- San Luis Acatlán Location within Guerrero San Luis Acatlán Location within Mexico
- Coordinates: 17°25′N 99°13′W﻿ / ﻿17.417°N 99.217°W
- Country: Mexico
- State: Guerrero
- Municipality: San Luis Acatlán

Population (2005)
- • Total: 7,938
- Time zone: UTC-6 (Zona Centro)

= San Luis Acatlán =

Town in the Mexican state of Guerrero

San Luis Acatlán is the seat of the municipality of San Luis Acatlán, located in the Mexican state of Guerrero. It is located in the Costa Chica region of the state, about 158 km from Acapulco. Most often called simply "Acatlán", the name comes from the locality of Acatlán de Osorio located in the modern state of Puebla. The name itself derives from Nahuatl, meaning "among the reeds". Indigenous shepherds from Puebla arrived to this place between two rivers in Guerrero around 1750. San Luis derives from the name it was given in 1522 when soldiers of Pedro de Alvarado arrived here on this saint's day (August 25).

The town's population as of 2005 was 7,938.

==History==
The areas has been occupied by Mixtecs and Tlapanecos since the seventh century. Around 1457, the territory was conquered by the Aztec Empire, under the rule of Moctezuma Ilhuicamina. A number of stories exist about the town's beginnings but the most widely accepted has that the area was settled by the Tlapanecos, a group descended from a race called the Yopes. This group was in constant struggle with the Mexicas and other groups that caused them to move around in search of safer ground. In their wanderings, these people also founded towns such as Cintla, Tepetlapa, Ayutla de Álvarez, Suchitonala and Azoyú.

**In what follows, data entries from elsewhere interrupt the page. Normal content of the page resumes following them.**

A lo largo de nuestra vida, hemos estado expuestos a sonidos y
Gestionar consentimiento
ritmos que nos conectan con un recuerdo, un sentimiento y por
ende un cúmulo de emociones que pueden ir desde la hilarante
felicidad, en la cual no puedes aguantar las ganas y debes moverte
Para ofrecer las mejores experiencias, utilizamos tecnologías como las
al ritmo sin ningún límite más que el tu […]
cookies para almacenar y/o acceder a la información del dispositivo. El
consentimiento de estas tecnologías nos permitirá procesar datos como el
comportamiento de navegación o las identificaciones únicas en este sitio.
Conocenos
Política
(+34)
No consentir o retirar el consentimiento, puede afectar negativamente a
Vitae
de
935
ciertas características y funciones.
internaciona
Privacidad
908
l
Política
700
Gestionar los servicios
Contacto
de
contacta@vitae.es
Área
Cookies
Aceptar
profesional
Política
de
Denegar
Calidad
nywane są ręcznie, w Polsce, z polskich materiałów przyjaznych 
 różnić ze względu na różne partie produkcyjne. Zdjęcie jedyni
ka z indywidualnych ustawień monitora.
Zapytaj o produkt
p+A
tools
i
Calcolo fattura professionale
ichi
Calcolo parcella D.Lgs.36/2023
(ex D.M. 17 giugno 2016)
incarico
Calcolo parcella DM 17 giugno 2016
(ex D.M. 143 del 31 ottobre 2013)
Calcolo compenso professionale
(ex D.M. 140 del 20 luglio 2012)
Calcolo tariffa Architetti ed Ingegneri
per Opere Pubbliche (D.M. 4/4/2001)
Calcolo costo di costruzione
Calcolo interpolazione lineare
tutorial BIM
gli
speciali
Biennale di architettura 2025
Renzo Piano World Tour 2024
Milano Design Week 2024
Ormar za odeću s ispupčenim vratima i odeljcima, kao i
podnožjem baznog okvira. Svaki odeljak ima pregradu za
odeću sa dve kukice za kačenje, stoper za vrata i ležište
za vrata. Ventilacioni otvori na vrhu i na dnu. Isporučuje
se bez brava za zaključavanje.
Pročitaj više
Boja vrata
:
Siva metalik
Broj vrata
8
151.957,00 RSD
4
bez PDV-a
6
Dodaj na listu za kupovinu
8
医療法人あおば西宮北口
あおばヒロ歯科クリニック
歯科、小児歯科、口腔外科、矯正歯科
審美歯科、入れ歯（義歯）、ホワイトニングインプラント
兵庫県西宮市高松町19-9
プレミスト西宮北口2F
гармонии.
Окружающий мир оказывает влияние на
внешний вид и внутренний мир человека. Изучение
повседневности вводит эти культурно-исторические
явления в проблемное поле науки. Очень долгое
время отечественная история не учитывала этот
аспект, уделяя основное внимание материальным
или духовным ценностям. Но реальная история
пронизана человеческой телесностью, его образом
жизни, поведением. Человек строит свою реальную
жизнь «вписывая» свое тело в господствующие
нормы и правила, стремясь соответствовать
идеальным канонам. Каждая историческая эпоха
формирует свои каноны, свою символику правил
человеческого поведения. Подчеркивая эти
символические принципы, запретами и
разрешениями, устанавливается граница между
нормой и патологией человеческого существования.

In 1522, after the Spanish conquest, soldiers associated with Pedro de Alvarado arrived, asking him for authorization to found a Spanish town here after discovering gold in a nearby river. Alvarado came here under orders of Hernán Cortés to establish the town, naming it Villa de San Luis. In 1531, nearby Yopes attacked it. The Spanish response was to attack the Yopes, killing most, and taking many of their young as slaves. The few that remained dispersed to Oaxaca and Central America down to Nicaragua.

After the river's gold ran out, the town became deserted. In 1532, the area was annexed to a town named Jalapa or Ayacaxtla. It was not until 1591, when the town became officially independent again due to efforts of the Jesuits to repopulate it. Around 1750, Olmeca shepherds migrating from Acatlán de Osorio, Puebla settled here, naming it after the place they came from and building their homes among Spanish ruins. Later Zapotecs from Oaxaca and another group called the Xalpatlahuac from the low mountainous region of Guerrero joined them. The town was nearly wiped out again in 1825 when a large flood left few survivors.

==Festival==
===Atlzazilistle (Festival to petition for rain)===
In late April and early May, the Nahuas in this community participate in this event of pre-Hispanic origins to bring about the rainy season and to assure good crops. Community members who have migrated as far as Mexico City and Ciudad Nezahualcóyotl return each year for this event. The festival begins on April 25 with the blessing of the seeds and climaxes in the beginning of May with a number of events. During this time these people offer birds, flowers, food, copal and wax figures at the various hills and other places considered sacred. However, the highlight of this event are the staged fights among various masked figures.

The rain petition begins on the last days of the festival when men in masks, wearing jute sacks and carrying whips, called "tlacololeros" move in procession to the community leader's house. Here they offer the leader (called a "mayordomo") mezcal and pozole to invite him to the ceremonies. After this, the entire community goes to church as the church bells ring. In the early morning of May 2, dances dating back to pre-Hispanic times are performed. On May 3, there is a procession to Mount Cruzco. Last but not least, in the center of the town, men with leather masks, huge gloves and orange, yellow or green overalls painted to make them look like tigers (or sometimes jaguars) gather in groups of up to 22 to stage fights. The belief is that the harder the tigers fight, the more abundant the rains will be when they come. Each tiger is anonymous and fighters take care to dress away from everyone else to maintain that anonymity. Younger boys, are dressed similarly by their fathers, with cardboard masks and have the tasks of keeping the crowds back and sometimes helping one tiger against another. The adult tigers, called "tecuani" have leather masks decorated by local artisans, some of which are worth as much as US$200.